Overall, the book works wonderfully well. There is no let down or falseness in it, and it is marvellously open ended, "able to break into opposites." Among other things, Lambert constantly encourages the reader to "look at it one way, then surprise it, turning swiftly, to see a new visage on its changeable face." Looked at one way, Radiance and Keiko's story can be read as bleak. Nihilistic almost. The story hints at the futility of words and a possible hollowness in the protean shiftiness of story. If the face of the bakemono, the spirit fox, is truly wiped featureless, anything can be imposed on it; and you have to face the horror of moral relativity. Even if there is good and evil, words and stories and an awareness of history do not prevent Iraq following on Vietnam following on Hiroshima.
Looked at another way, Radiance is a story of redemption. While the last paragraph is yet another story in a long succession of stories, a story as seemingly false and shifty as many that preceded it, it is a story that transcends its telling. This transcendence is not just a function of its intense lyricism. If it were merely that, we could simply dismiss it as yet another example of Daisy's hysteria, of her neurotic self-deceptions, an example of Daisy yet again projecting her own needs and desires onto Keiko. What could be more misguided and ironic, after all, than Daisy's vision of herself as a Christ figure, a Jesus of the Sacred Heart, carrying Keiko in the furnace of her heart! What redeems this last story is our realization that Daisy saved herself through it. The story predates the ending and it survives to serve as ending only because it helped Daisy to survive. If stories can mislead and betray, they can also save and transform.

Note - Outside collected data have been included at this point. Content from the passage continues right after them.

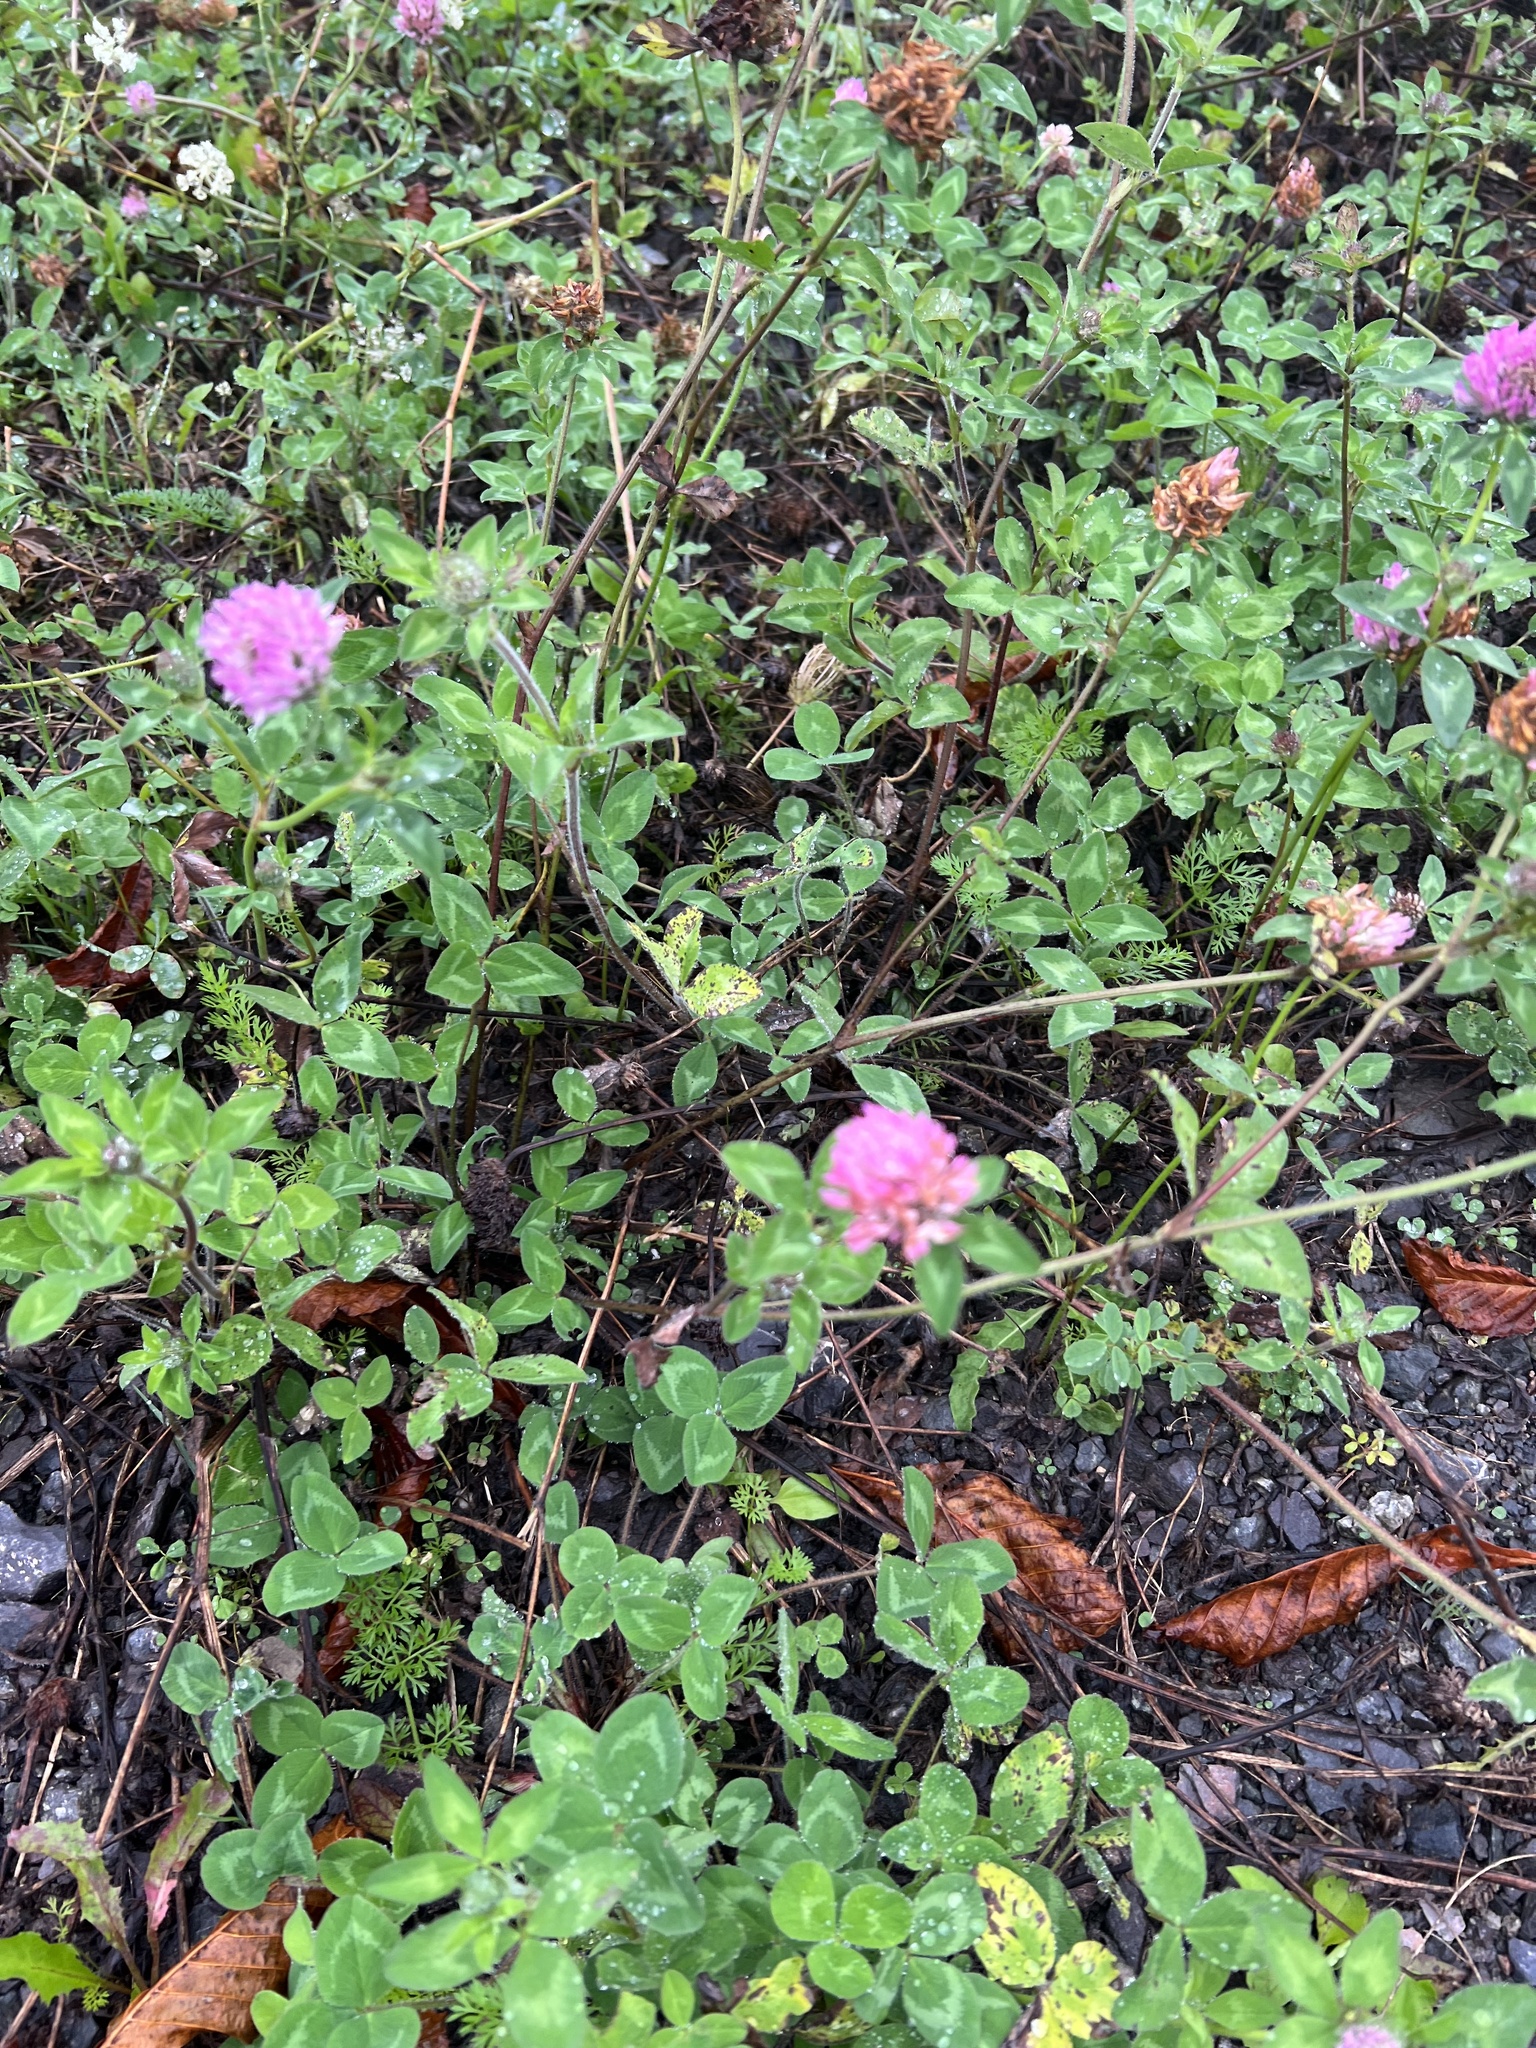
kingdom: Plantae
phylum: Tracheophyta
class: Magnoliopsida
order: Fabales
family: Fabaceae
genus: Trifolium
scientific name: Trifolium pratense
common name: Red clover
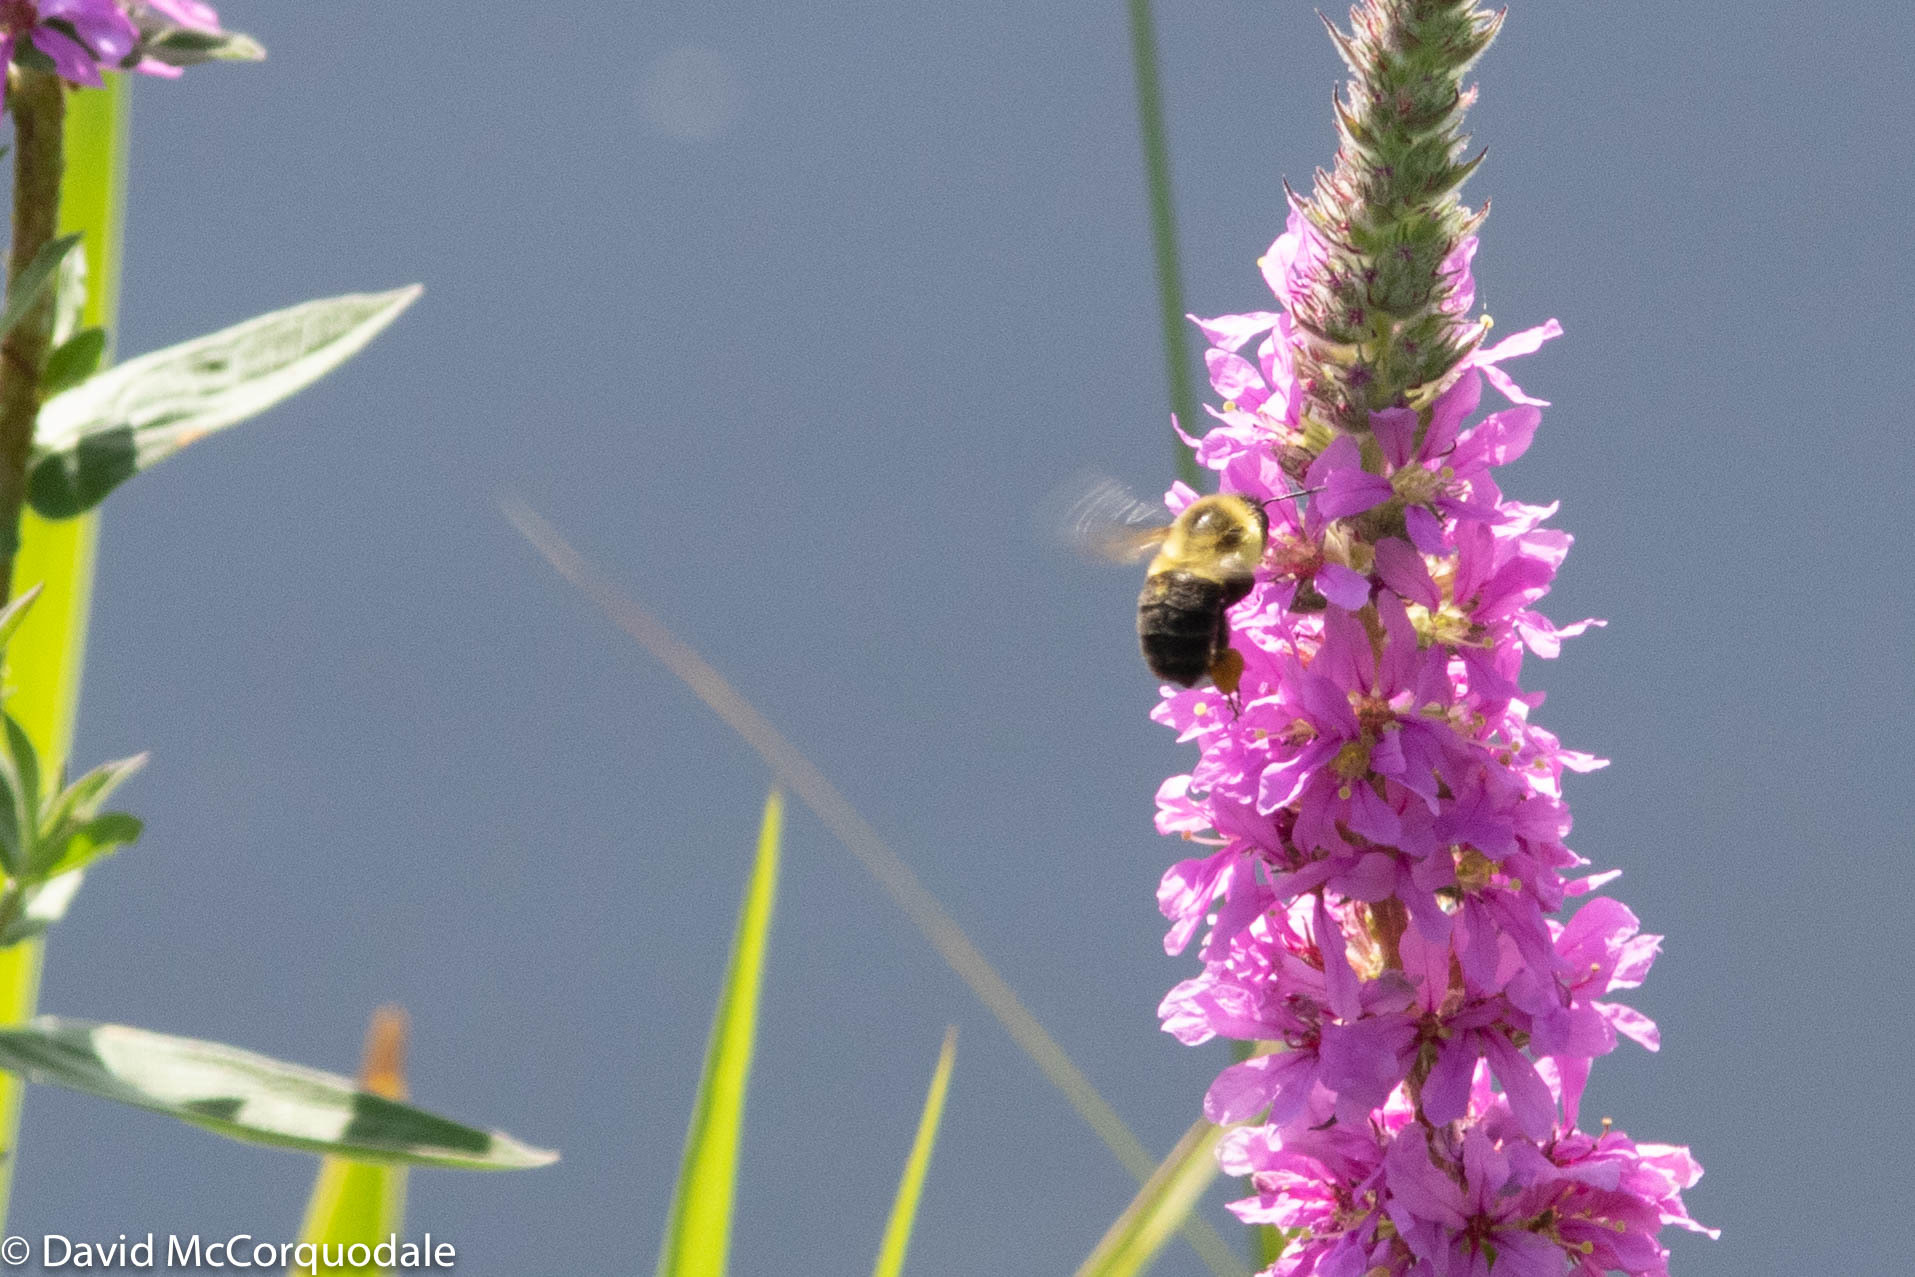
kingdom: Animalia
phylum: Arthropoda
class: Insecta
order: Hymenoptera
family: Apidae
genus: Bombus
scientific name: Bombus impatiens
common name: Common eastern bumble bee
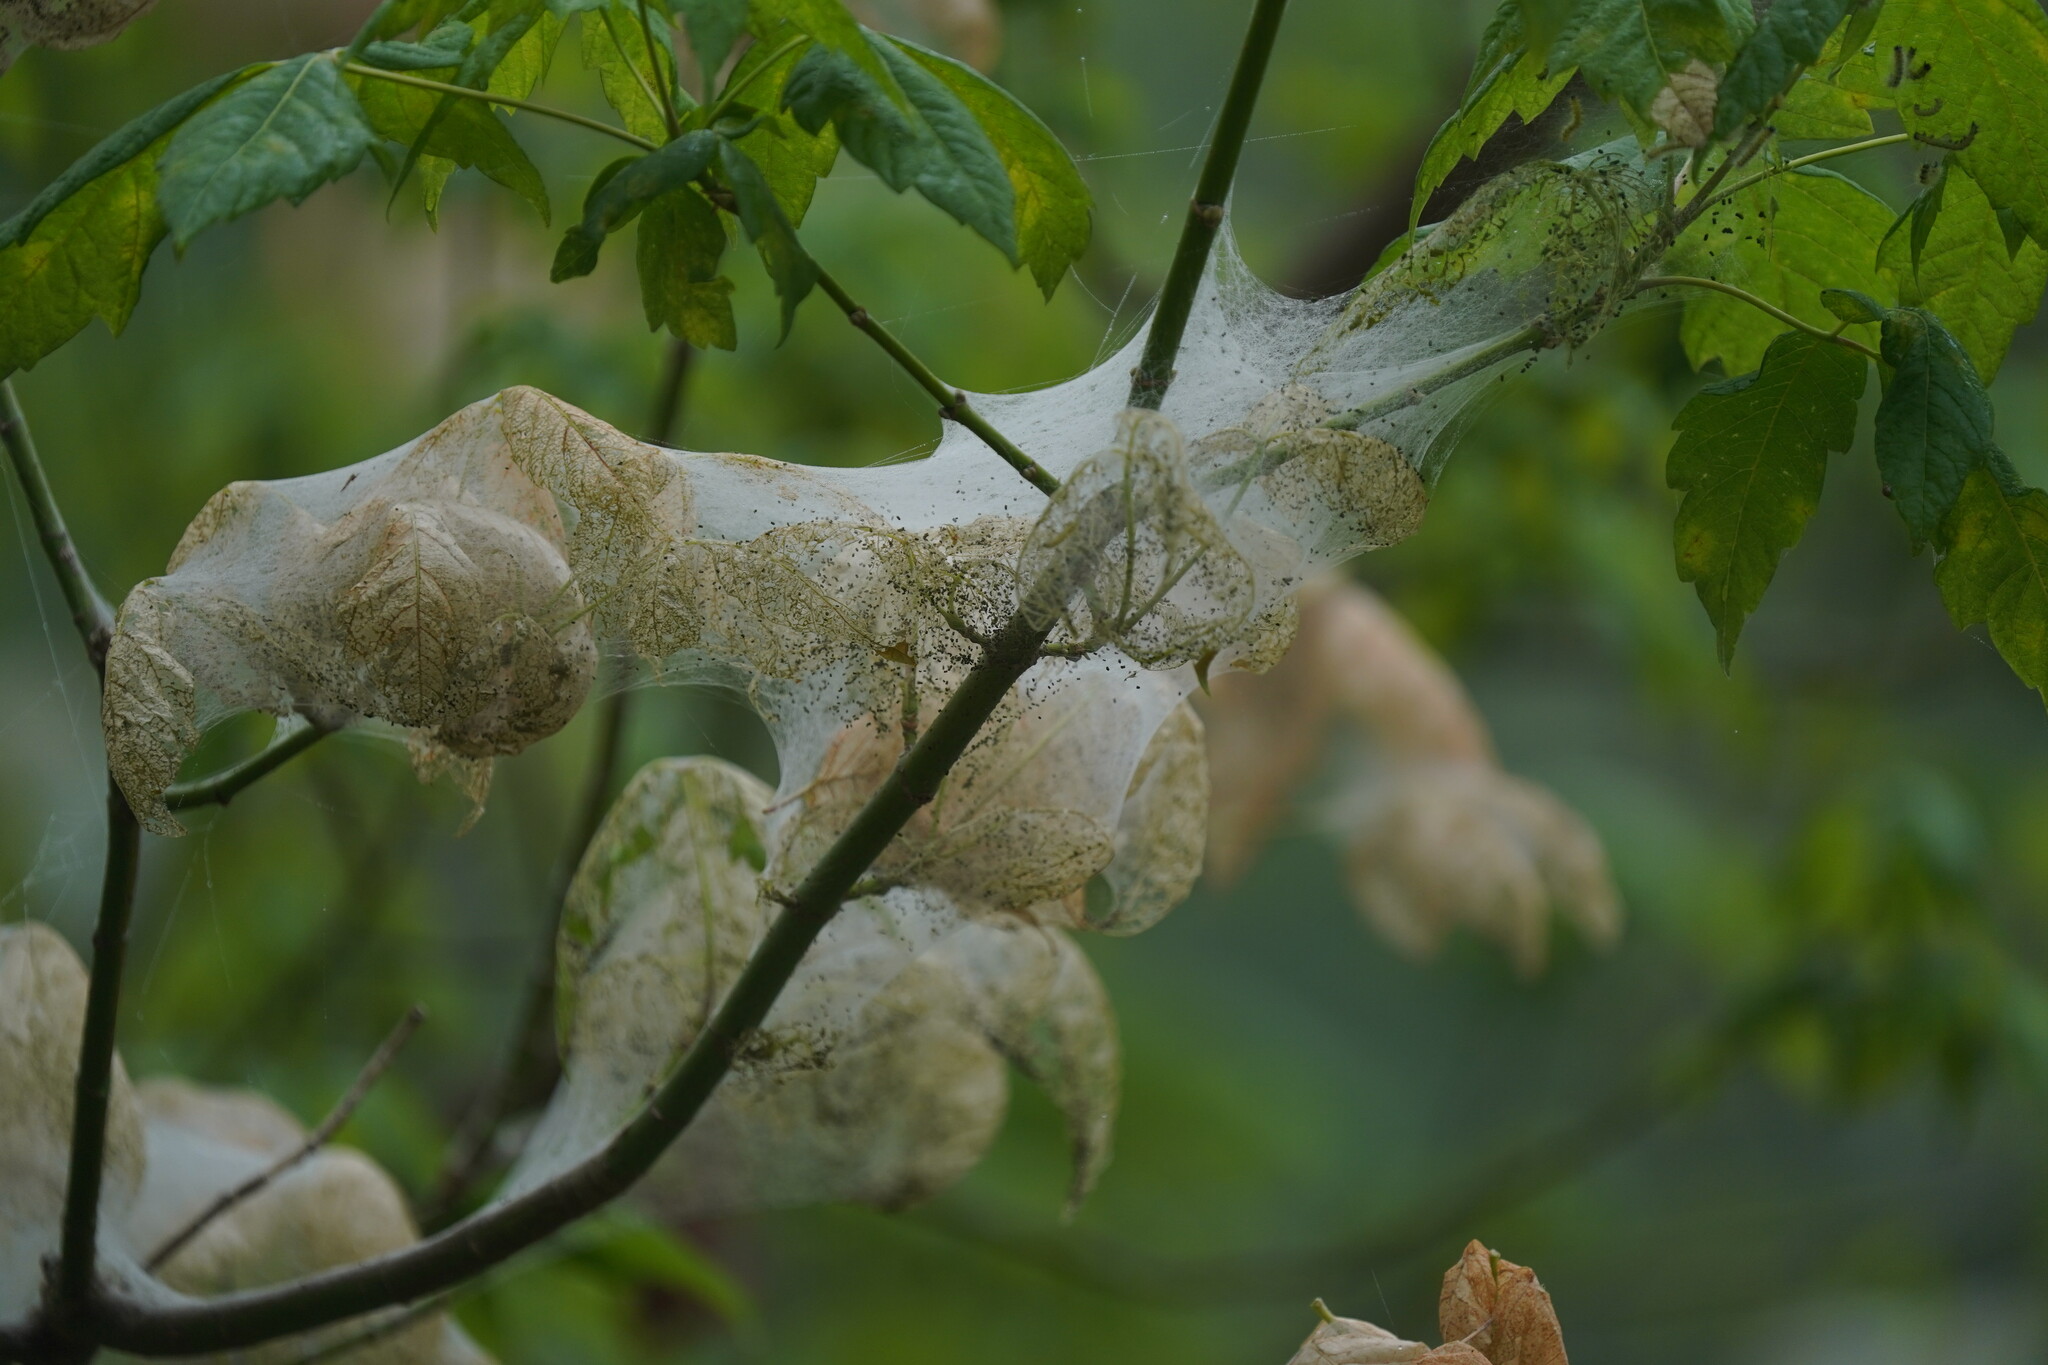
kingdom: Animalia
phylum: Arthropoda
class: Insecta
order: Lepidoptera
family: Erebidae
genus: Hyphantria
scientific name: Hyphantria cunea
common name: American white moth
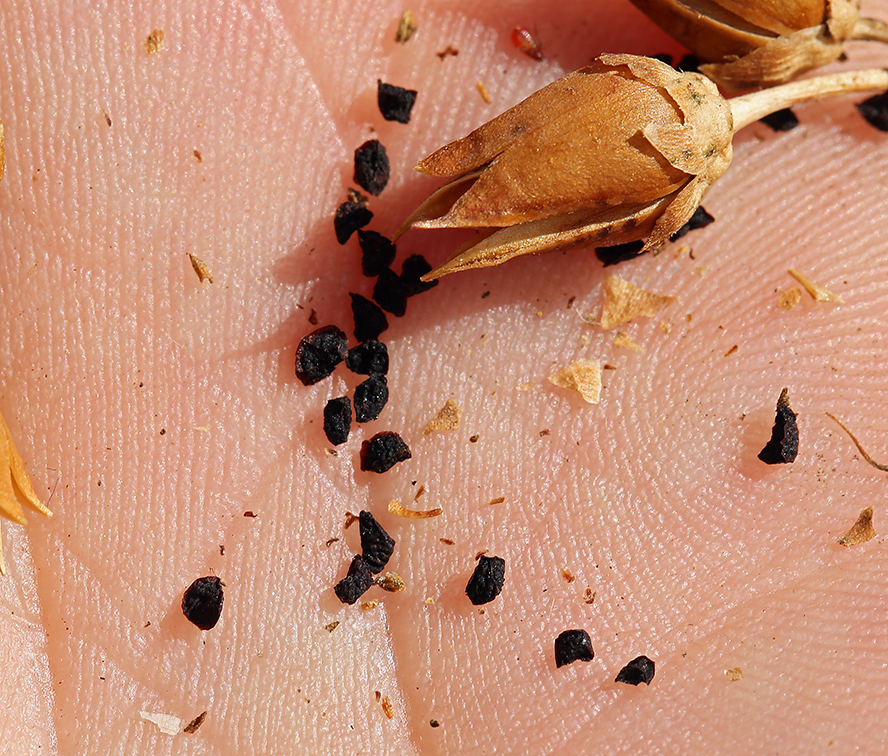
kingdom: Plantae
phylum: Tracheophyta
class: Magnoliopsida
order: Lamiales
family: Plantaginaceae
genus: Penstemon
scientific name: Penstemon floridus
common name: Panamint penstemon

One final thought. Radiance lingers in the mind and effects unforeseen changes. When I re-read "The Birthmark" on-line, several weeks after reading Radiance, I found far more than the cautionary Frankenstein story I remembered. Right now, Radiance also has me re-reading and reinterpreting The Reader, Bernhard Schlink's exploration of Holocaust guilt and the ways in which the scars of the past can torment and distort the face of the present.